-- Task to carry out --
Copy every line of text in the data below word for word, leaving the pictures out of your answer.

Record set Block Start

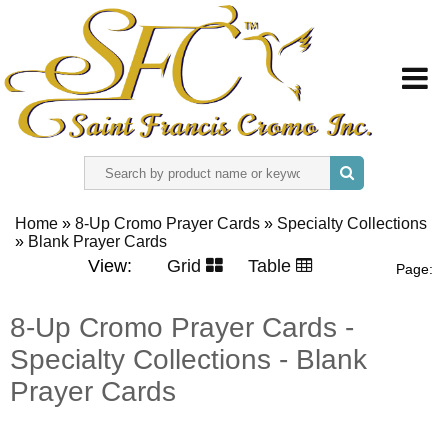
HOME
Home
»
8-Up Cromo Prayer Cards
»
Specialty Collections
»
ABOUT US
Blank Prayer Cards
View:
Grid
Table
Page:
REGISTER
8-Up Cromo Prayer Cards -
Specialty Collections - Blank
SIGN IN
Prayer Cards
CONTACT US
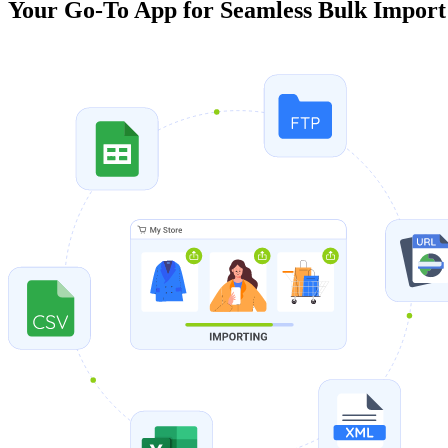
Your Go-To App for Seamless Bulk Import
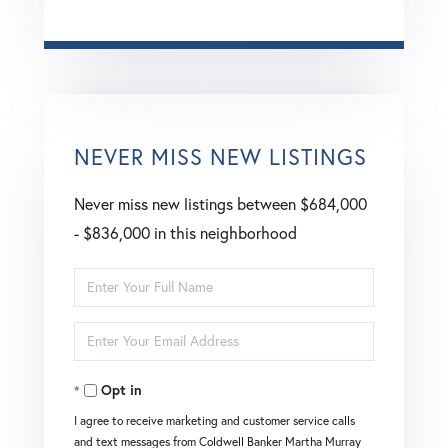
NEVER MISS NEW LISTINGS
Never miss new listings between $684,000
- $836,000 in this neighborhood
Enter
Full
Enter
Name
Your
Opt in
Email
I agree to receive marketing and customer service calls
and text messages from Coldwell Banker Martha Murray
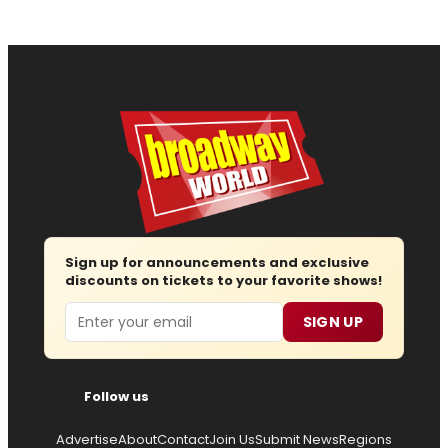
Sign up for announcements and exclusive
discounts on tickets to your favorite shows!
Email
SIGN UP
Follow us
Advertise
About
Contact
Join Us
Submit News
Regions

Record set Block End

-- Result --
HOME
Home
»
8-Up Cromo Prayer Cards
»
Specialty Collections
»
ABOUT US
Blank Prayer Cards
View:
Grid
Table
Page:
REGISTER
8-Up Cromo Prayer Cards -
Specialty Collections - Blank
SIGN IN
Prayer Cards
CONTACT US
Your Go-To App for Seamless Bulk Import
NEVER MISS NEW LISTINGS
Never miss new listings between $684,000
- $836,000 in this neighborhood
Enter
Full
Enter
Name
Your
Opt in
Email
I agree to receive marketing and customer service calls
and text messages from Coldwell Banker Martha Murray
Sign up for announcements and exclusive
discounts on tickets to your favorite shows!
Email
SIGN UP
Follow us
Advertise
About
Contact
Join Us
Submit News
Regions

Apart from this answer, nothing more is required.